• Tumour Diagnosis: Newly diagnosed non-disseminated treatment naïve DIPG by classic clinical AND radiographic finding.

• Age: Patient must be 3 to 18 years of age at the time of diagnosis.

• Performance Score: KPS \> 12 y/o \>/= 50 or LPS for \< 12y \>/= 50 assessed at enrollment.

• Participants must have normal organ and marrow function as defined below within two weeks prior to enrollment:

‣ Hematological: Absolute neutrophil count \> 1,000/mcL, Platelets\> 100,000/mcL (transfusion independent), HB \> 8gm/dL (can be transfused)

⁃ Hepatic: Total bilirubin \< 1.5 times the upper limit of normal; alanine aminotransferase \[SGPT (ALT)\] and aspartate aminotransferase \[SGOT (AST)\] \< 5 times the institutional upper limit of normal.

⁃ Renal: Serum creatinine which is less than 1.5x the upper limit of institutional normal for age or Glomerular Filtration Rate (GFR) \> 70 ml/min/1.73m2.; The absence of clinically significant proteinuria as defined by a screening early morning urine (first sample) dipstick urinalysis of \< 2.

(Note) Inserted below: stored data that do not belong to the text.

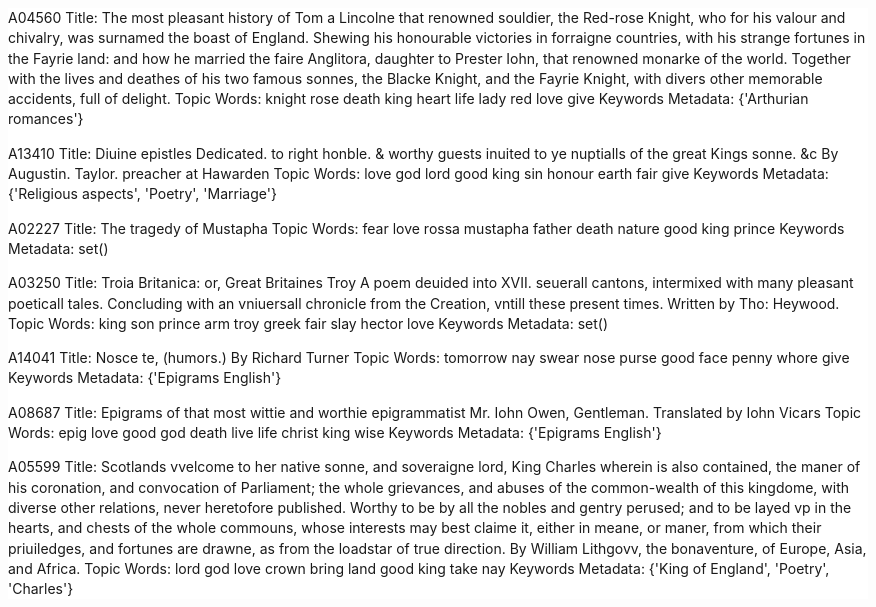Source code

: 
A04560 
 Title: The most pleasant history of Tom a Lincolne that renowned souldier, the Red-rose Knight, who for his valour and chivalry, was surnamed the boast of England. Shewing his honourable victories in forraigne countries, with his strange fortunes in the Fayrie land: and how he married the faire Anglitora, daughter to Prester Iohn, that renowned monarke of the world. Together with the lives and deathes of his two famous sonnes, the Blacke Knight, and the Fayrie Knight, with divers other memorable accidents, full of delight. 
 Topic Words: knight rose death king heart life lady red love give 
 Keywords Metadata: {'Arthurian romances'} 


A13410 
 Title: Diuine epistles Dedicated. to right honble. & worthy guests inuited to ye nuptialls of the great Kings sonne. &c By Augustin. Taylor. preacher at Hawarden 
 Topic Words: love god lord good king sin honour earth fair give 
 Keywords Metadata: {'Religious aspects', 'Poetry', 'Marriage'} 


A02227 
 Title: The tragedy of Mustapha 
 Topic Words: fear love rossa mustapha father death nature good king prince 
 Keywords Metadata: set() 


A03250 
 Title: Troia Britanica: or, Great Britaines Troy A poem deuided into XVII. seuerall cantons, intermixed with many pleasant poeticall tales. Concluding with an vniuersall chronicle from the Creation, vntill these present times. Written by Tho: Heywood. 
 Topic Words: king son prince arm troy greek fair slay hector love 
 Keywords Metadata: set() 


A14041 
 Title: Nosce te, (humors.) By Richard Turner 
 Topic Words: tomorrow nay swear nose purse good face penny whore give 
 Keywords Metadata: {'Epigrams English'} 


A08687 
 Title: Epigrams of that most wittie and worthie epigrammatist Mr. Iohn Owen, Gentleman. Translated by Iohn Vicars 
 Topic Words: epig love good god death live life christ king wise 
 Keywords Metadata: {'Epigrams English'} 


A05599 
 Title: Scotlands vvelcome to her native sonne, and soveraigne lord, King Charles wherein is also contained, the maner of his coronation, and convocation of Parliament; the whole grievances, and abuses of the common-wealth of this kingdome, with diverse other relations, never heretofore published. Worthy to be by all the nobles and gentry perused; and to be layed vp in the hearts, and chests of the whole commouns, whose interests may best claime it, either in meane, or maner, from which their priuiledges, and fortunes are drawne, as from the loadstar of true direction. By William Lithgovv, the bonaventure, of Europe, Asia, and Africa. 
 Topic Words: lord god love crown bring land good king take nay 
 Keywords Metadata: {'King of England', 'Poetry', 'Charles'}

⁃ Normal coagulation profile

• Post-Biopsy patients allowed, but should not have evidence of haemorrhage greater than 0.5cm intracranially and should satisfy this criterion within two to four weeks of biopsy to start treatment in Arm 1 if designated as per perfusion study along with satisfying other criteria as applicable. For arm 2, there will be no restriction other than the usual criteria.

• No contra-indication for GA for MRI

• Would not need GA for RT in the hypofractionated subgroup (due to logistics).

• Ability to understand and the willingness to sign a written informed consent document by the parent or guardian and assent by the child as applicable and as per institutional policy.